Problem requirements →
Collect every line of the items below that contains the word "consultants", copying each line in full.

Data records →
------------------------------------

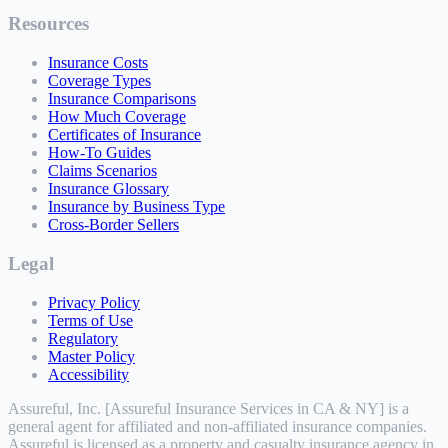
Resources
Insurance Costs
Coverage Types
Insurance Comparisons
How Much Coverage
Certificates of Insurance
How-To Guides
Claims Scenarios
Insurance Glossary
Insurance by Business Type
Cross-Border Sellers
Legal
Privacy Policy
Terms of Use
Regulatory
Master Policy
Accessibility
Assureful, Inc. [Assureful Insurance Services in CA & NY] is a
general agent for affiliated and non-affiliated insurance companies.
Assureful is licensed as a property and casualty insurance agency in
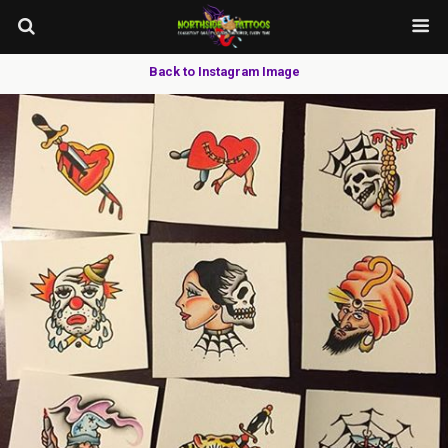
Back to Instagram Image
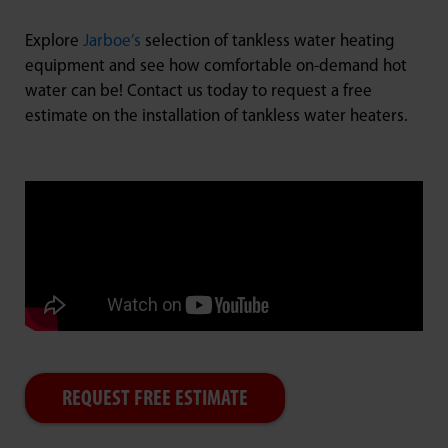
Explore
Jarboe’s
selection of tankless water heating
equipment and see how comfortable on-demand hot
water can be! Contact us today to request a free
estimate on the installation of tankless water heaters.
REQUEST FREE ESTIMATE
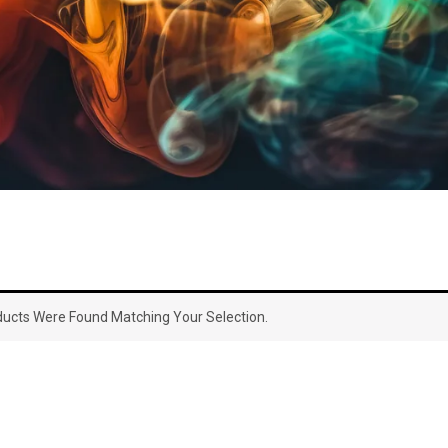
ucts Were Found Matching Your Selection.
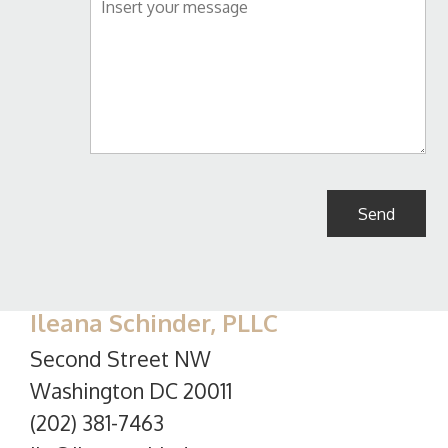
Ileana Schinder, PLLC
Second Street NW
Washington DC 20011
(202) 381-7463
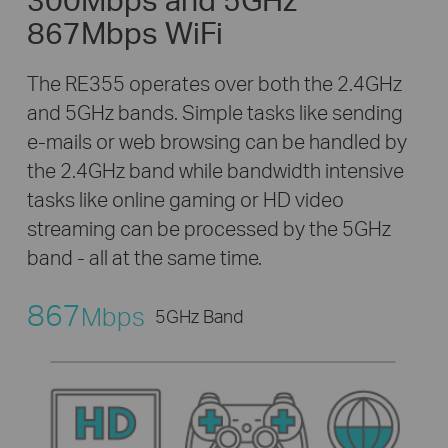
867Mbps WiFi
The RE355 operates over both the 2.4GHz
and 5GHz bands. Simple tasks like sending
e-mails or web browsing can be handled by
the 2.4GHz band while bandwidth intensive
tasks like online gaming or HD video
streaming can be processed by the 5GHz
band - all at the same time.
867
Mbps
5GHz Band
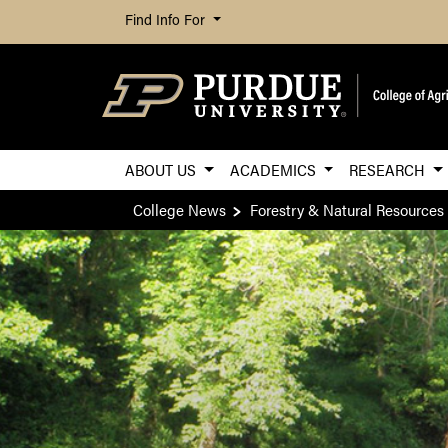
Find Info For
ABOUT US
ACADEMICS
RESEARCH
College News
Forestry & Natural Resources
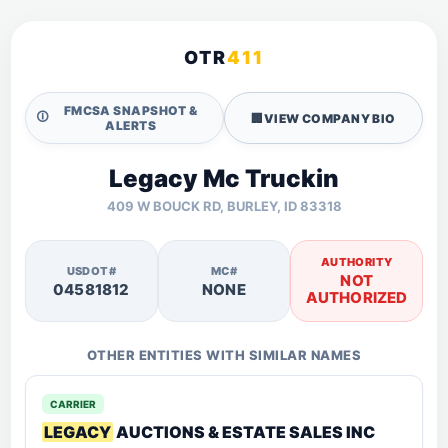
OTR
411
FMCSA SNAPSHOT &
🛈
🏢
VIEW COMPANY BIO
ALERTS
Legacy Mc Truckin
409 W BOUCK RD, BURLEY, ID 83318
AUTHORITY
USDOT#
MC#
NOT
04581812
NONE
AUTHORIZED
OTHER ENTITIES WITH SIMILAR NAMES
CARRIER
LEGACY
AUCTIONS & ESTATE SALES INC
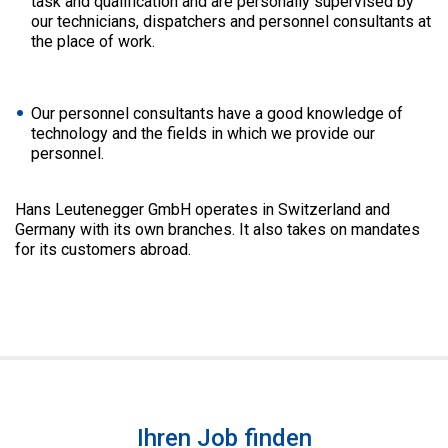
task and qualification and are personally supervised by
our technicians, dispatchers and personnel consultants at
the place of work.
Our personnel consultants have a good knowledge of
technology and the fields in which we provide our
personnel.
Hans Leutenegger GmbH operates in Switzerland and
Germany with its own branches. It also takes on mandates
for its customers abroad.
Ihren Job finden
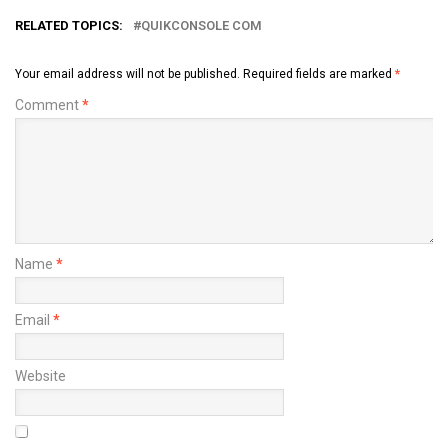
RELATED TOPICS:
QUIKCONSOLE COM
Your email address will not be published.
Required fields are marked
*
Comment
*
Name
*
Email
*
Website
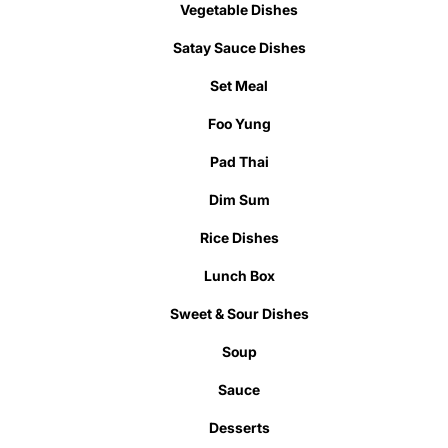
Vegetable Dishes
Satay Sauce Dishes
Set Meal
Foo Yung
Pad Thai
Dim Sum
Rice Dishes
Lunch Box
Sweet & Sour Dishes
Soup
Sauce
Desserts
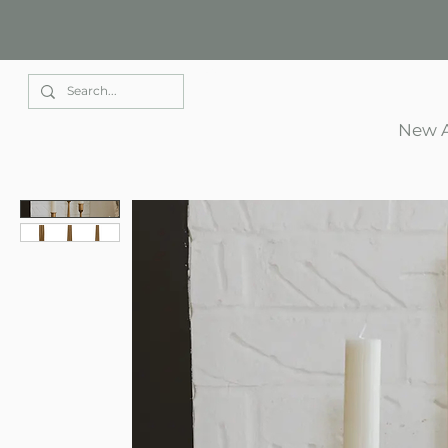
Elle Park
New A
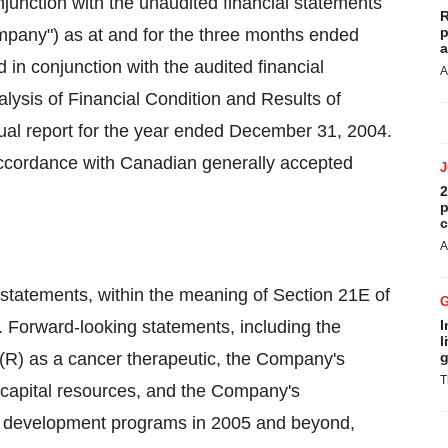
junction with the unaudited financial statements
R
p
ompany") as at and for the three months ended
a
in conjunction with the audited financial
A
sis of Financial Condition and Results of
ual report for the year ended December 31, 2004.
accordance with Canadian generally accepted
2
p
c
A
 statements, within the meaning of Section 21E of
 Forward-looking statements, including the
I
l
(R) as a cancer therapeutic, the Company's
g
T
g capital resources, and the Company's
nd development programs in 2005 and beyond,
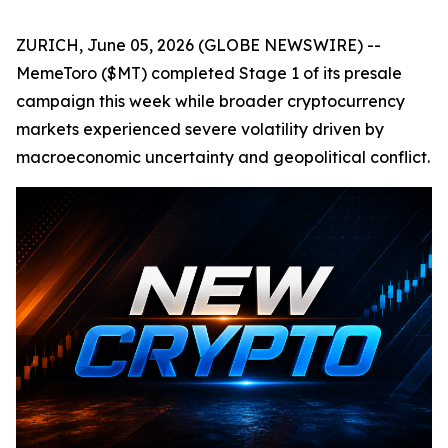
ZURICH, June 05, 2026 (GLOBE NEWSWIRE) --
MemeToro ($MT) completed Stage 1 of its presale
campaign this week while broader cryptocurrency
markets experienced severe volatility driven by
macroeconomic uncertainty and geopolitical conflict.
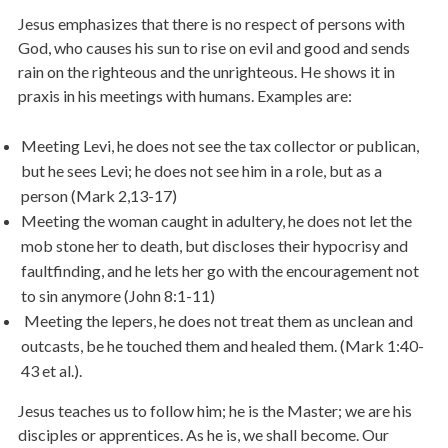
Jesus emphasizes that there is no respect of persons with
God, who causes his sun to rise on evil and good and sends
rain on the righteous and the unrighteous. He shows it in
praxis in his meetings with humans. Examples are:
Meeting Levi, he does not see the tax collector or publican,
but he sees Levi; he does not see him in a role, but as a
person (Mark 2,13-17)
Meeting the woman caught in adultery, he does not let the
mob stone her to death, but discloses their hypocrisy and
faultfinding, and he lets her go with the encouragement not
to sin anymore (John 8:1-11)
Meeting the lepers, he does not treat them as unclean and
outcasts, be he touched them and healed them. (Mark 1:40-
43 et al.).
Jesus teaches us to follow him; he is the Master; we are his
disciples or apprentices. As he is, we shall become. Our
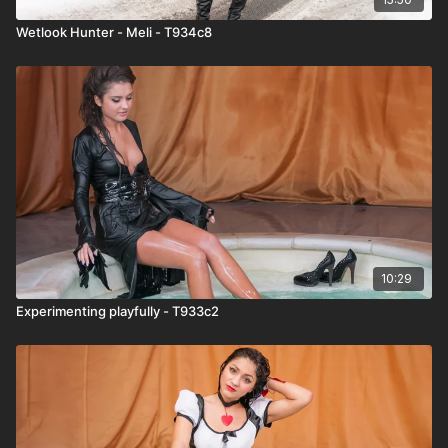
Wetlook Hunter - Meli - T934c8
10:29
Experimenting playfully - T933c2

------------------------------------

Result →
our technicians, dispatchers and personnel consultants at
Our personnel consultants have a good knowledge of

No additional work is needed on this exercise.